Le temps des caprices est révolu

Nous avons tous un ami trop bien portant à qui le médecin recommande de choisir désormais entre fromage ou dessert. Mais après avoir ingurgité l’entrée et le plat principal, ce bon vivant prend les deux, et réclame des mignardises avec le café ! Ce n’est pas raisonnable, mais notre gourmand ne parvient pas à restreindre son appétit.

Face à l’Union européenne, une partie de la Suisse se comporte comme un goinfre. Dans la négociation de mise à jour des accords bilatéraux, elle exige une clause de sauvegarde migratoire, encore une condition particulière, encore un caprice, pour nourrir l’illusion que c’est elle qui tient le couteau par le manche.

Cette attitude est pathétique.
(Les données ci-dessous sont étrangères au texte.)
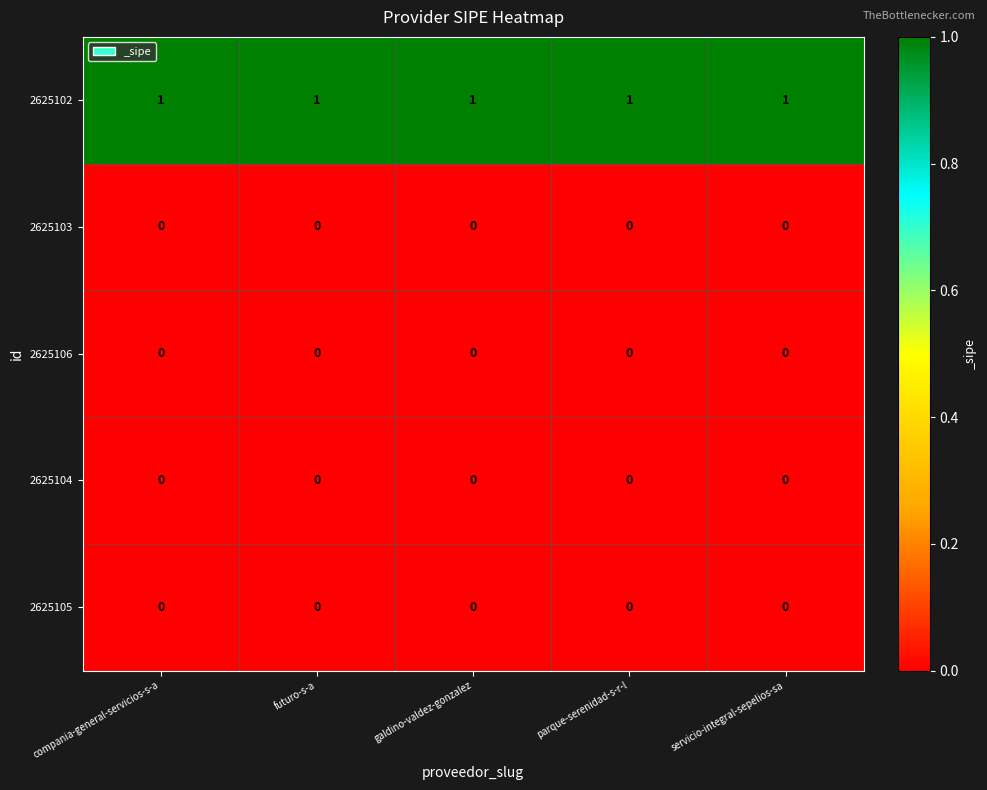

At how many categories does at least one series exceed 0?

5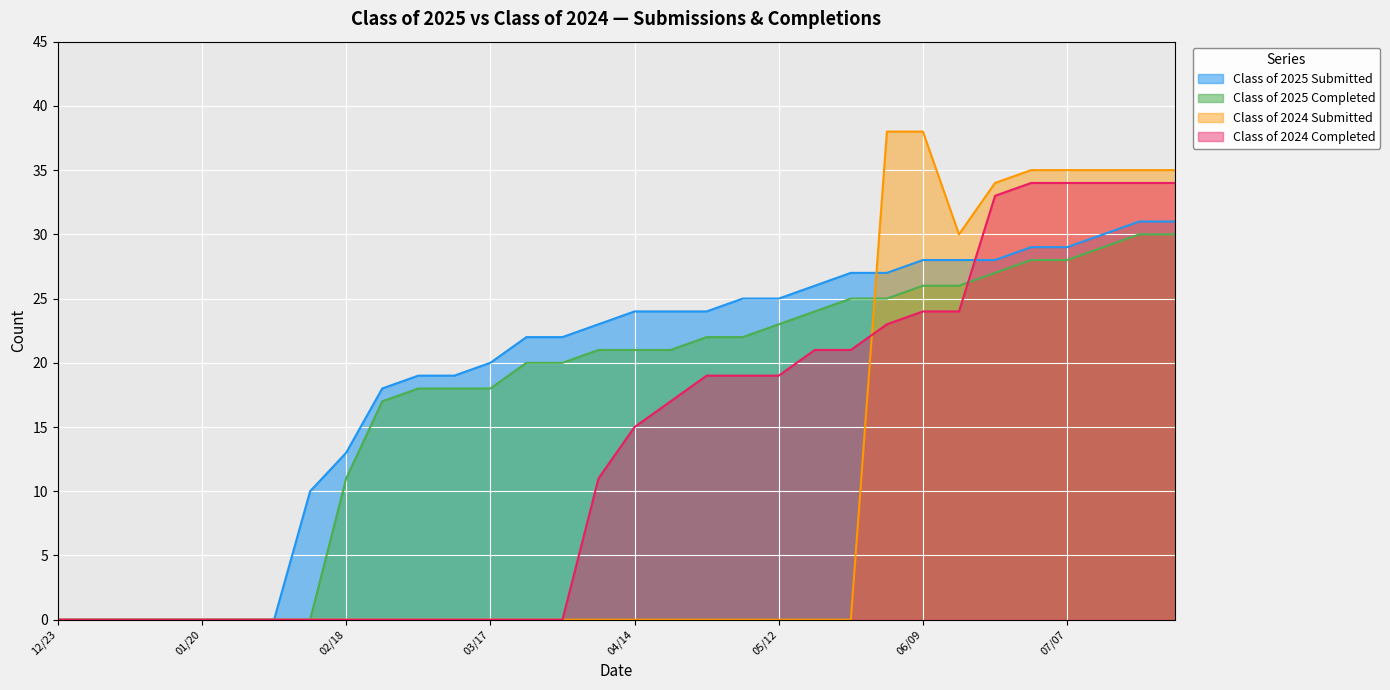

How many values in the Class of 2025 Submitted series exceed 24?

13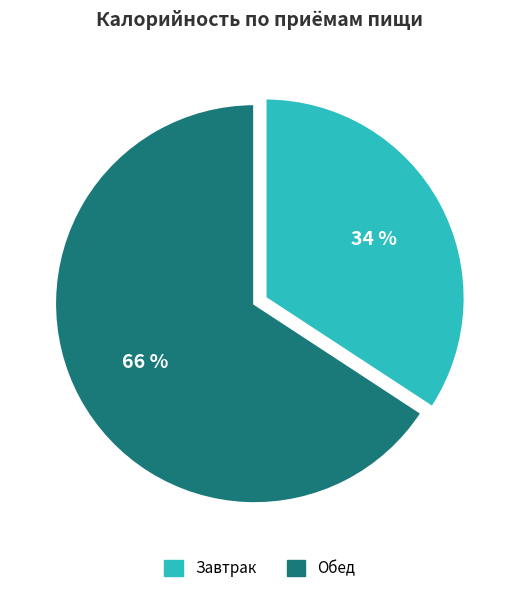

Is the sum of Завтрак and Обед greater than half?

Yes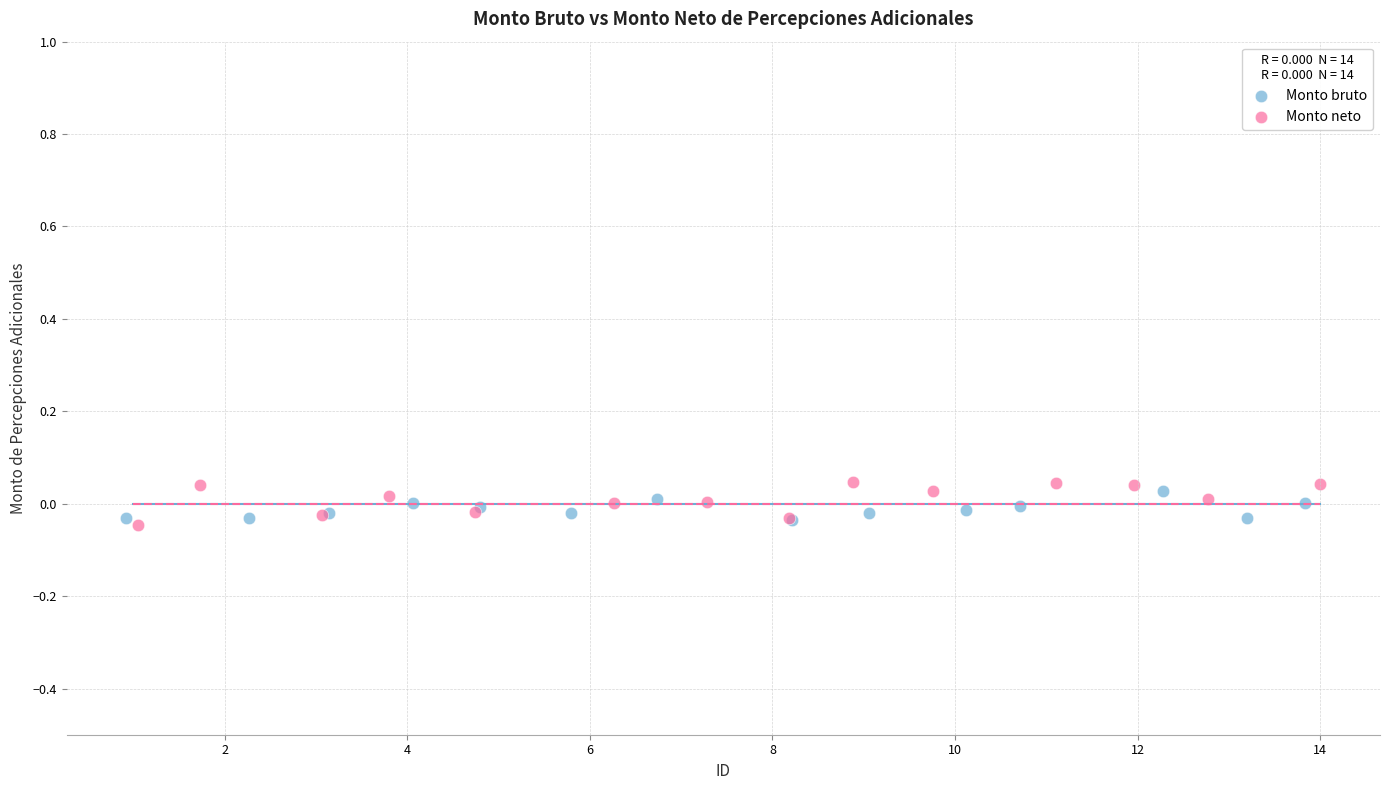

What are all the series names shown in the legend?

Monto bruto, Monto neto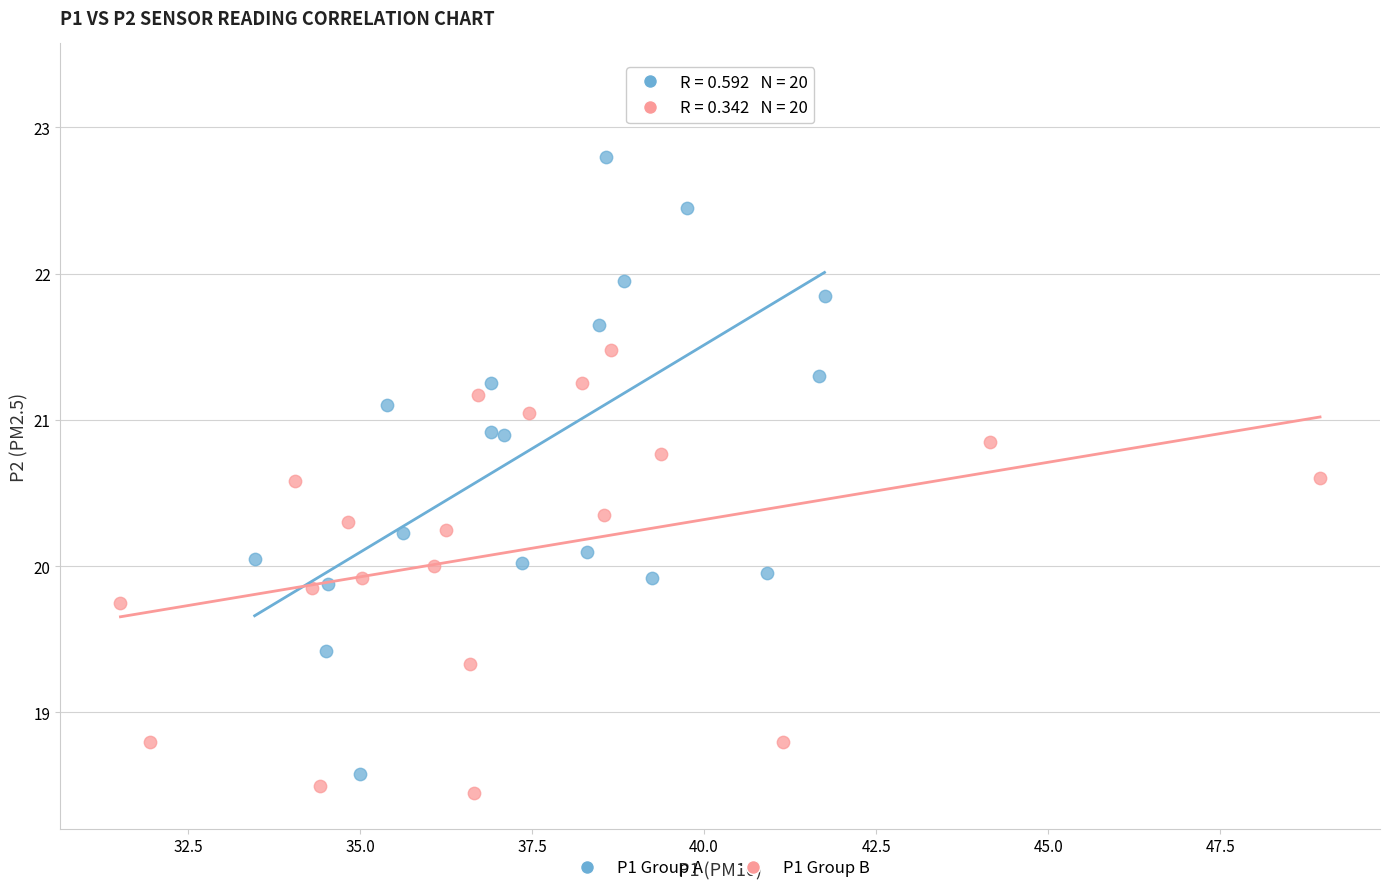

Which series contains the highest Y value?

P1 Group A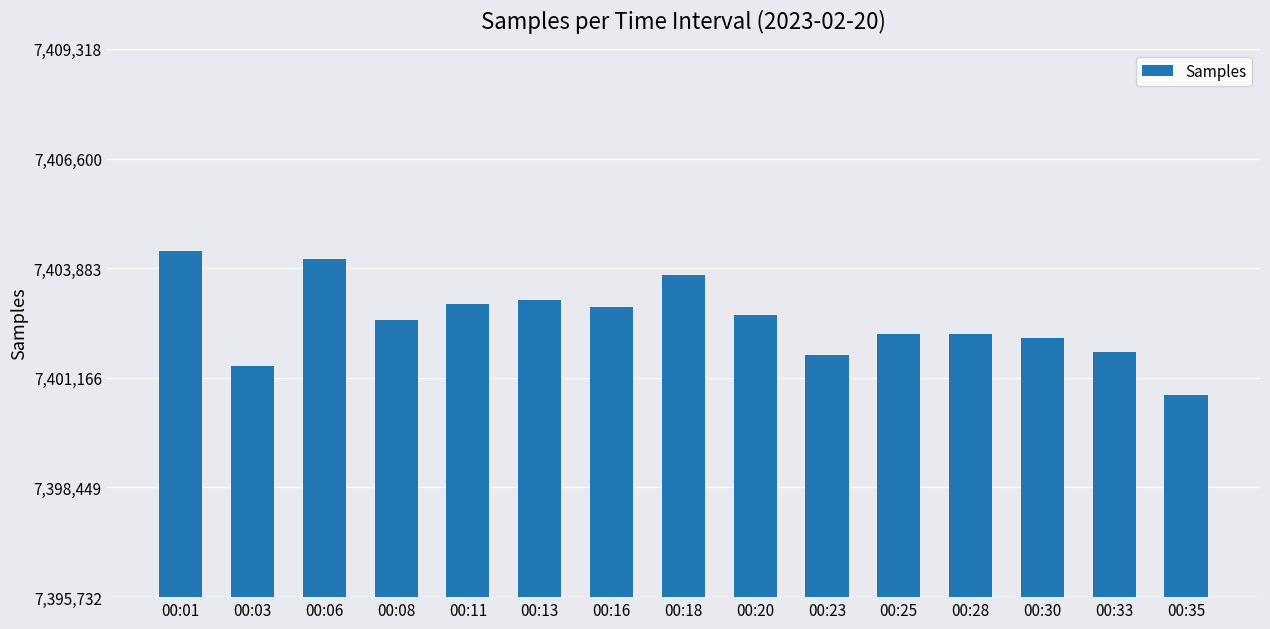

What is the greatest value displayed?

7404318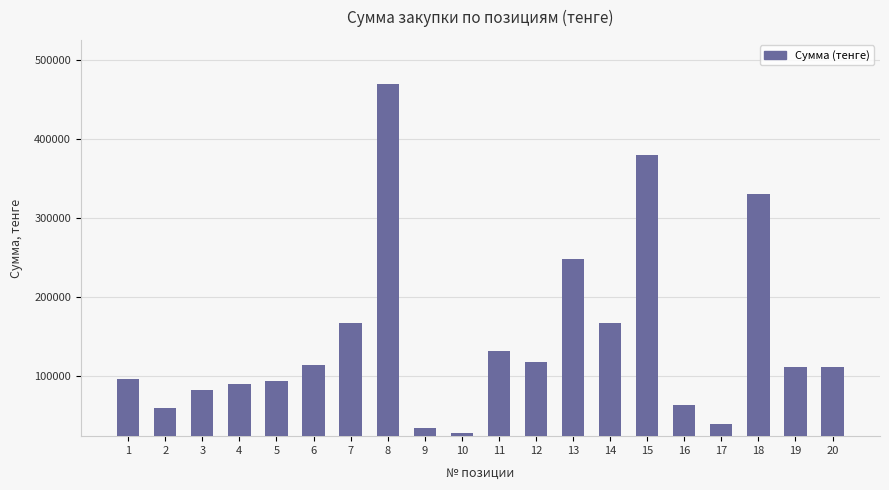

How many bars are there in total?

20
Notre pays est prospère, il crée des emplois, et ce sont nos employeurs qui signent des contrats d’embauche avec les talents européens. Souhaite-t-on l’inverse : devenir une région en détresse démographique qui ne trouve plus personne pour faire fonctionner un hôpital ou rénover le parc immobilier ?

Alors que se précise la perspective d’un paraphe des nouveaux accords avant la fin de l’année, certains acteurs politiques et économiques, comme le lobby Boussole, s’ingénient à ériger de nouveaux obstacles sur la voie de la stabilisation des relations entre la Suisse et l’Union européenne. 

Ces manœuvres signalent que la négociation intérieure a pour l’heure porter moins de fruits que la négociation extérieure. Il serait grand temps que le Conseil fédéral in corpore commence à plaider la cause de la rénovation des accords bilatéraux avec conviction, et pas du bout des lèvres.

Le Conseil fédéral devrait moins s’effrayer du pouvoir de nuisance de ceux qui, quel que soit le résultat des négociations, resteront viscéralement hostiles à tout rapprochement avec l’UE, et mieux considérer que les cantons seront avec lui pour mener la bataille. Il devrait également porter plus d’attention au décideur ultime, le peuple, qui n’a pas envie, dans une majorité confortable et comme le montre tous les sondages, de rompre les amarres européennes.

Le peuple voit les défis géopolitiques considérables de l’époque, et mesure que le cavalier seul et le temps des caprices sont aujourd’hui aussi révolus. Le peuple n’est pas aveugle et constate que l’Union européenne, au seuil d’une nouvelle mandature se fixe, via les rapports Letta et Draghi, des objectifs ambitieux en termes d’autonomie industrielle et stratégique, auxquels il serait catastrophique de ne pas participer.  Le train européen avance, la Suisse a intérêt à y raccrocher prestement son wagon. Jean-Pascal Delamuraz le disait déjà à l’époque où Jacques Delors jetait les bases du marché unique.